Kang Sung-Min, Moon Heejo, Han Sang-Woo, Kim Do-Hee, Kim Byeong Moon, Lee Bong-Jin
The Research Institute of Pharmaceutical Sciences, College of Pharmacy, Seoul National University, Seoul 08826, Republic of Korea.
Department of Chemistry, College of Natural Sciences, Seoul National University, Seoul 08826, Republic of Korea.
ACS Chem Biol. 2020 Sep 18;15(9):2493-2498. doi: 10.1021/acschembio.0c00492. Epub 2020 Sep 9.

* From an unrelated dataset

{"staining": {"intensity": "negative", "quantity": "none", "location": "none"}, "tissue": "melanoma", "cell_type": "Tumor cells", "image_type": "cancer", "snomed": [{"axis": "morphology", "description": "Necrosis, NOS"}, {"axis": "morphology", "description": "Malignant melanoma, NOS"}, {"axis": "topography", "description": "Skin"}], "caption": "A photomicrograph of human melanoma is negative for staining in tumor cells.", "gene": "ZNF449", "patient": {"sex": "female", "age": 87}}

Toxin-antitoxin (TA) systems have been considered essential factors for bacterial survival. During our drug development program aimed against tuberculosis (TB), we discovered certain peptides that mimic the binding of the VapBC30 complex, leading to the arrest of bacterial cell growth and eventually cell death. Herein, we optimized these candidate peptides based on a hydrocarbon stapling strategy and performed biological evaluations. The peptide successfully penetrated cell membranes and exerted bactericidal activity at a minimum inhibitory concentration that inhibited 50% of the isolates (MIC) < 6.25 μM. With the aid of structural and biochemical information for the VapBC30 TA system from , we suggest potential antimicrobial agents that could provide a platform to establish a novel antibacterial strategy. Reflecting the limited number of therapeutic agents targeting TA systems, we believe that this study not only provides chemical tools for exploring the biological events relevant to TA systems but also opens a new gateway toward TB drug discovery.
毒素-抗毒素(TA)系统被认为是细菌生存的关键因素。在我们针对结核病(TB)的药物研发项目中,我们发现了某些模拟VapBC30复合物结合的肽段,这些肽段可导致细菌细胞生长停滞并最终导致细胞死亡。在此,我们基于烃链订书策略优化了这些候选肽段并进行了生物学评估。该肽成功穿透细胞膜,并在抑制50%分离株的最低抑菌浓度(MIC)<6.25μM时发挥杀菌活性。借助来自[具体来源]的VapBC30 TA系统的结构和生化信息,我们提出了潜在的抗菌剂,可为建立新型抗菌策略提供一个平台。鉴于靶向TA系统的治疗药物数量有限,我们相信这项研究不仅为探索与TA系统相关的生物学事件提供了化学工具,也为结核病药物发现开辟了新途径。